» **YOUR TASK**:
In the material below, list every line carrying the string "more".

» **INPUT MATERIAL**:
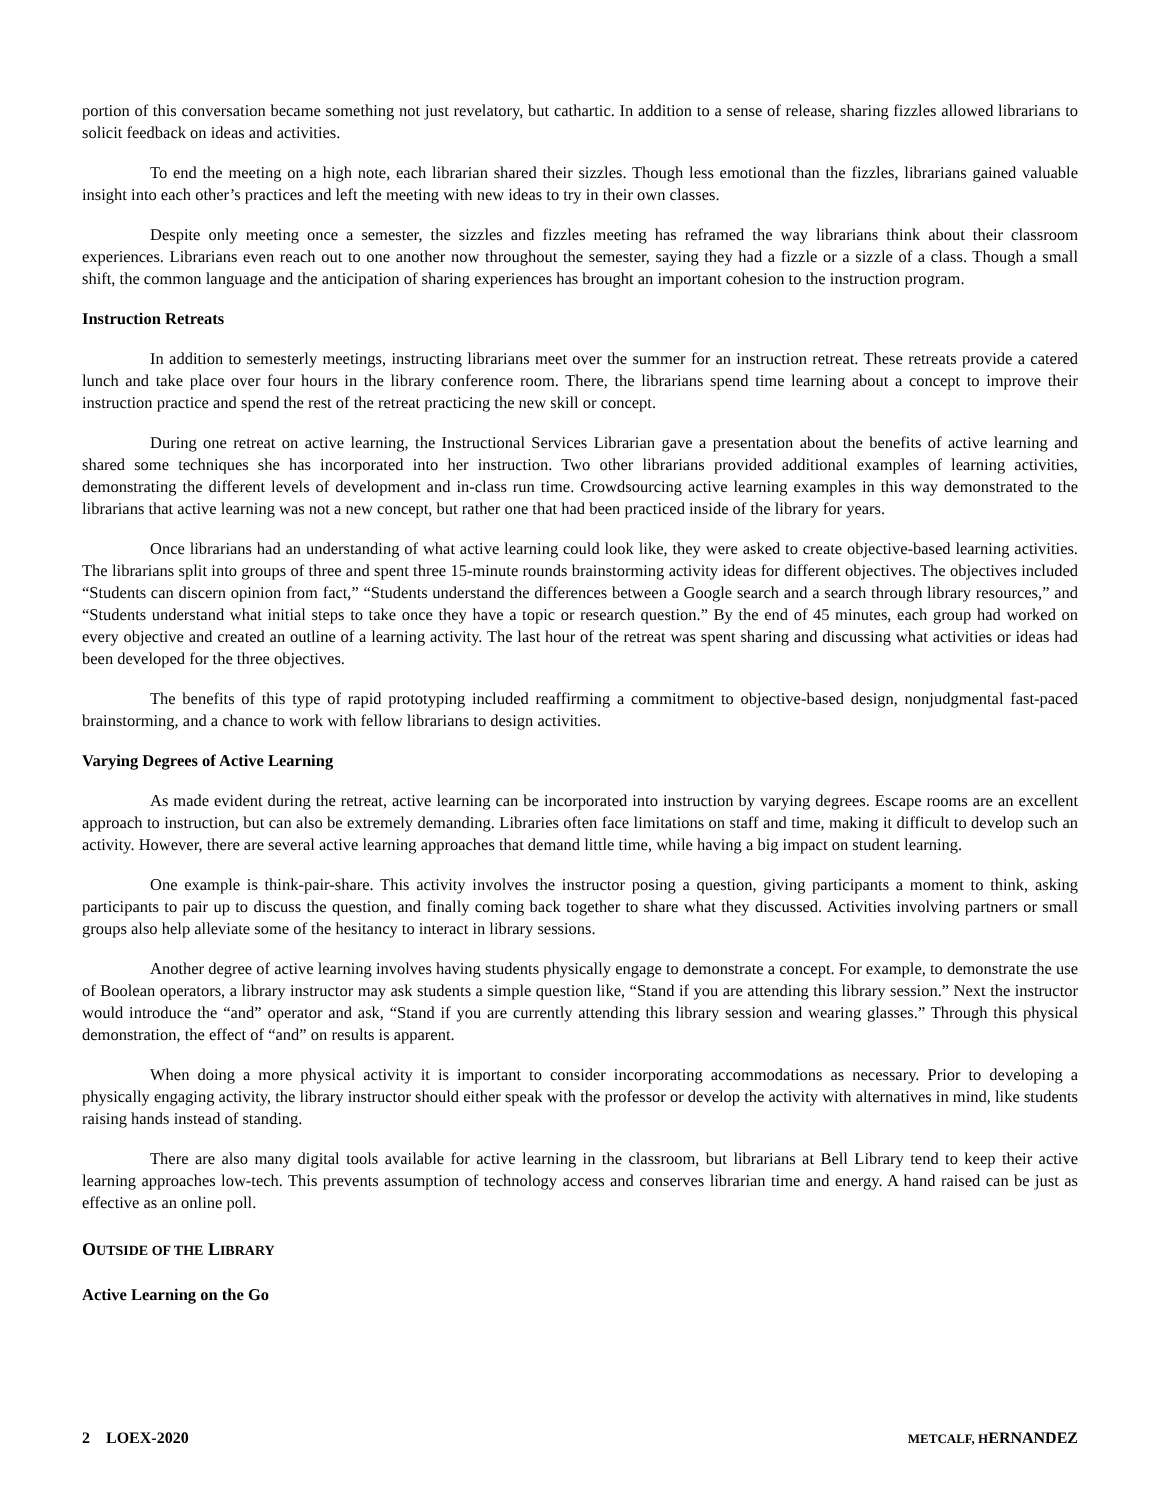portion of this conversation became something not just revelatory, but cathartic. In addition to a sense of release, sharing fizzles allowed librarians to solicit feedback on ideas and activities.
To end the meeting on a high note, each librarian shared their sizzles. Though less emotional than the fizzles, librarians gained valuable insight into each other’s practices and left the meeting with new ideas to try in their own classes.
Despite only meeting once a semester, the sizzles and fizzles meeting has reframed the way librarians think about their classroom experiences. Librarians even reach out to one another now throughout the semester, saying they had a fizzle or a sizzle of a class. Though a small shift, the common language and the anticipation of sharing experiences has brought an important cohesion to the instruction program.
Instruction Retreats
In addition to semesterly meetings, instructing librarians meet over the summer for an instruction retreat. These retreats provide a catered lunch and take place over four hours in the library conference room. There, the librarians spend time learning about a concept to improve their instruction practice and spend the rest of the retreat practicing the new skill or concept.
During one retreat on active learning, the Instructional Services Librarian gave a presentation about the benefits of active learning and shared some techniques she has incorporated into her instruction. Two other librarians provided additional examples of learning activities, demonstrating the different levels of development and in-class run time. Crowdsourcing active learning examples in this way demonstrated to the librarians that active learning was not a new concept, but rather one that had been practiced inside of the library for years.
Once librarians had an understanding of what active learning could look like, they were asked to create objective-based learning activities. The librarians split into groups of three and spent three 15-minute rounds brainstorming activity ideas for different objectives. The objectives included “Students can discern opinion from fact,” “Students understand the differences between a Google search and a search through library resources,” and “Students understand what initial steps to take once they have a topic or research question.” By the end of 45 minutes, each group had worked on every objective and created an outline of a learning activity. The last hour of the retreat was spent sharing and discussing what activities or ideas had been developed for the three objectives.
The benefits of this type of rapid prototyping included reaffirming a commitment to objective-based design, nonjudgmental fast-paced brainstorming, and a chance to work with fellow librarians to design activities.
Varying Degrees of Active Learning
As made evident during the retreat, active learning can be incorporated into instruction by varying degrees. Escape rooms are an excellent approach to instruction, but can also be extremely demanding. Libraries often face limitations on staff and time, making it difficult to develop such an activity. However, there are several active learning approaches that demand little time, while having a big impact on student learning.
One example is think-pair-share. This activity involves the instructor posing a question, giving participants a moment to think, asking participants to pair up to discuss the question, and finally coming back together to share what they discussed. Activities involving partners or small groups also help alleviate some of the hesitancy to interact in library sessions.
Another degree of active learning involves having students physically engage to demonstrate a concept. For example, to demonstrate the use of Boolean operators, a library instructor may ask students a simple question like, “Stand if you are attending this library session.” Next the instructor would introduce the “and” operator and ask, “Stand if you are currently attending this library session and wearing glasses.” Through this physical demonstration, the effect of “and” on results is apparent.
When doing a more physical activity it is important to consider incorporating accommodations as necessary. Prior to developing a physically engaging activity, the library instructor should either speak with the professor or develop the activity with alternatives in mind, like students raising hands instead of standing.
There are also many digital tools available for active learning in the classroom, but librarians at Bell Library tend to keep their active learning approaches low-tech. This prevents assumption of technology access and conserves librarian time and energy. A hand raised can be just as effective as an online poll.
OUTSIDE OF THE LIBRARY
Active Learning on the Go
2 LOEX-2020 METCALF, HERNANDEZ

---

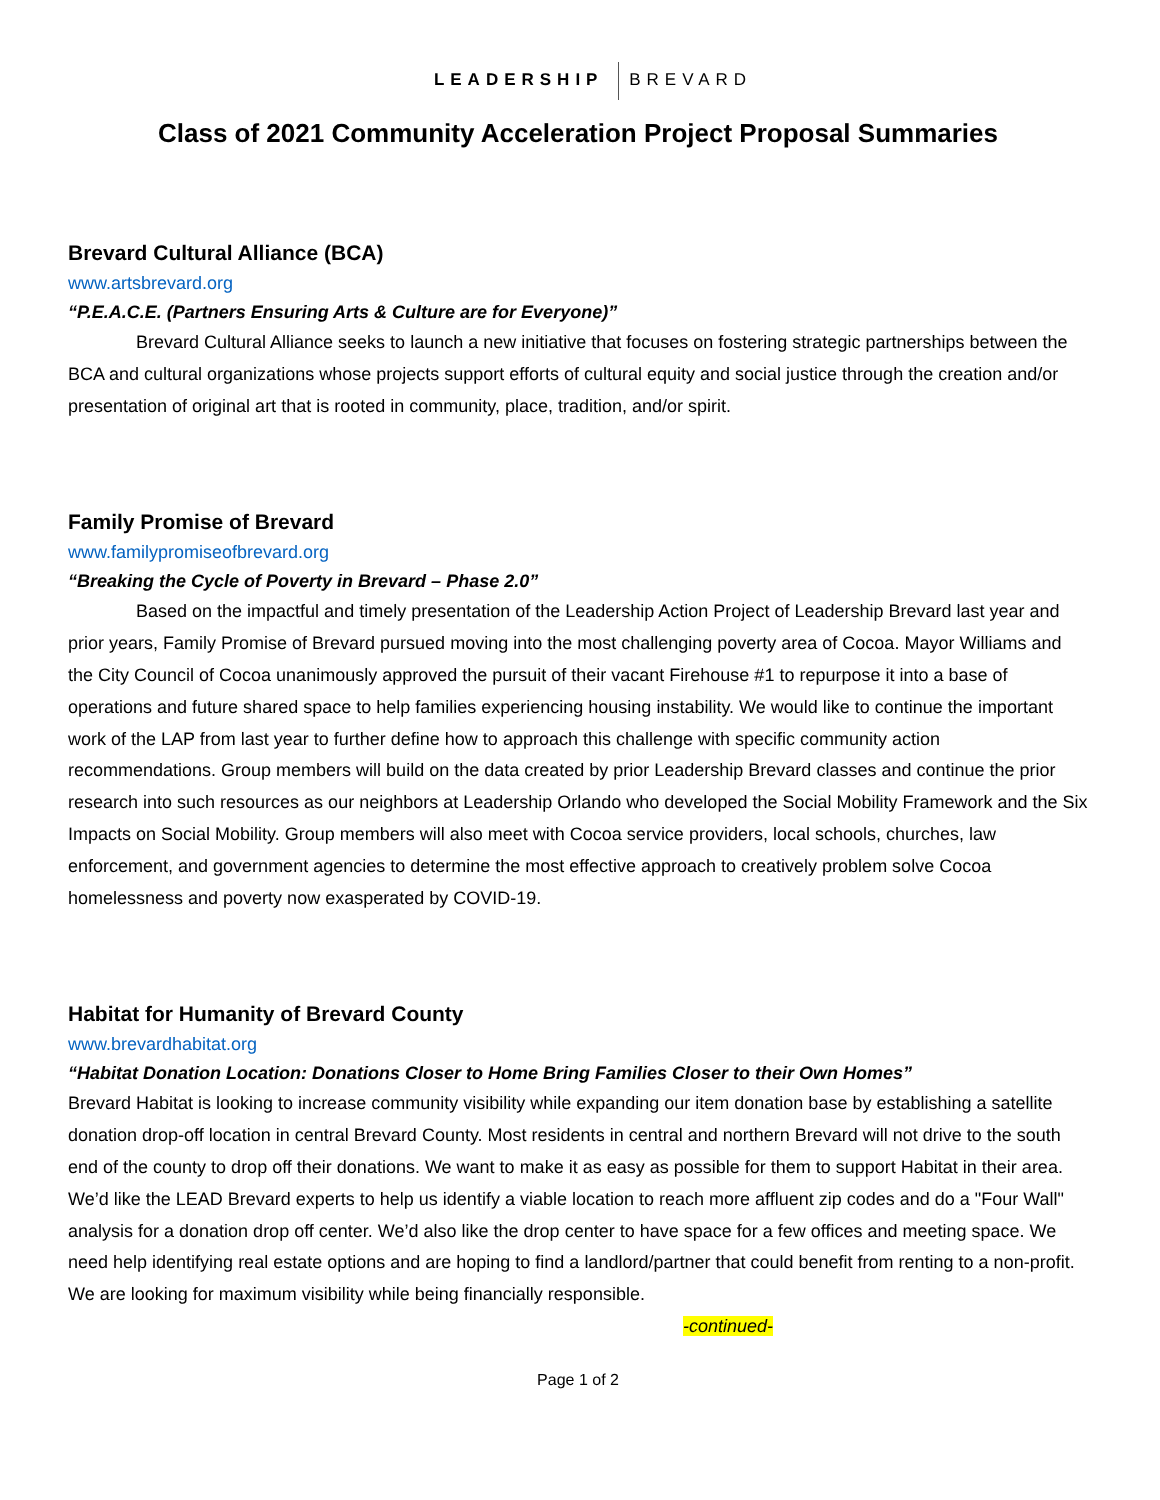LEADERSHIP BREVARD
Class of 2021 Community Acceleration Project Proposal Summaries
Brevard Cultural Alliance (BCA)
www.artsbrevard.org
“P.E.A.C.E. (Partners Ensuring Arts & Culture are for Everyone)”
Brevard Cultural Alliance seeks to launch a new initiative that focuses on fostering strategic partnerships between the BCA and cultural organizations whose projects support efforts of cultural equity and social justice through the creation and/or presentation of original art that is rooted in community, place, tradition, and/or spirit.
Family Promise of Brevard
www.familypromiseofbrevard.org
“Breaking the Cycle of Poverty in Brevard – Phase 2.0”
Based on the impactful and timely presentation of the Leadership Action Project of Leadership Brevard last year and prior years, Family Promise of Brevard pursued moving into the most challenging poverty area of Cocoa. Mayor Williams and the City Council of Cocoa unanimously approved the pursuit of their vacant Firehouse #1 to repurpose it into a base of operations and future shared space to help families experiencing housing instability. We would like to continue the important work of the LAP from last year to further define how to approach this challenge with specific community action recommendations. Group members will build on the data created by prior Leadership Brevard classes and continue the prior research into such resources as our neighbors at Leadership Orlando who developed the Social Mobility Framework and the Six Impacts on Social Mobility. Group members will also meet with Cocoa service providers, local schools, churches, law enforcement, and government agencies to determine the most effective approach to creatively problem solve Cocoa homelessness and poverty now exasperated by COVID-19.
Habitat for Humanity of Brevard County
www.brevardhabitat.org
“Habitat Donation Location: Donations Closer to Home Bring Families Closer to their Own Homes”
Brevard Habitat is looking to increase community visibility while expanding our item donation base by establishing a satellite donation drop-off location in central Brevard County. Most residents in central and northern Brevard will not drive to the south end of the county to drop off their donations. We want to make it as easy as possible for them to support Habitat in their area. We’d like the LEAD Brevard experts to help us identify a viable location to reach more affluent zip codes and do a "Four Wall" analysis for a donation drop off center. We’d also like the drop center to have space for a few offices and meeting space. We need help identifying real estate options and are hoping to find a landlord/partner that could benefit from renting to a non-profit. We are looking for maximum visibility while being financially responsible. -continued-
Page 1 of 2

» **ANSWER TO THE PROBLEM**:
When doing a more physical activity it is important to consider incorporating accommodations as necessary. Prior to developing a physically engaging activity, the library instructor should either speak with the professor or develop the activity with alternatives in mind, like students raising hands instead of standing.
Brevard Habitat is looking to increase community visibility while expanding our item donation base by establishing a satellite donation drop-off location in central Brevard County. Most residents in central and northern Brevard will not drive to the south end of the county to drop off their donations. We want to make it as easy as possible for them to support Habitat in their area. We’d like the LEAD Brevard experts to help us identify a viable location to reach more affluent zip codes and do a "Four Wall" analysis for a donation drop off center. We’d also like the drop center to have space for a few offices and meeting space. We need help identifying real estate options and are hoping to find a landlord/partner that could benefit from renting to a non-profit. We are looking for maximum visibility while being financially responsible. -continued-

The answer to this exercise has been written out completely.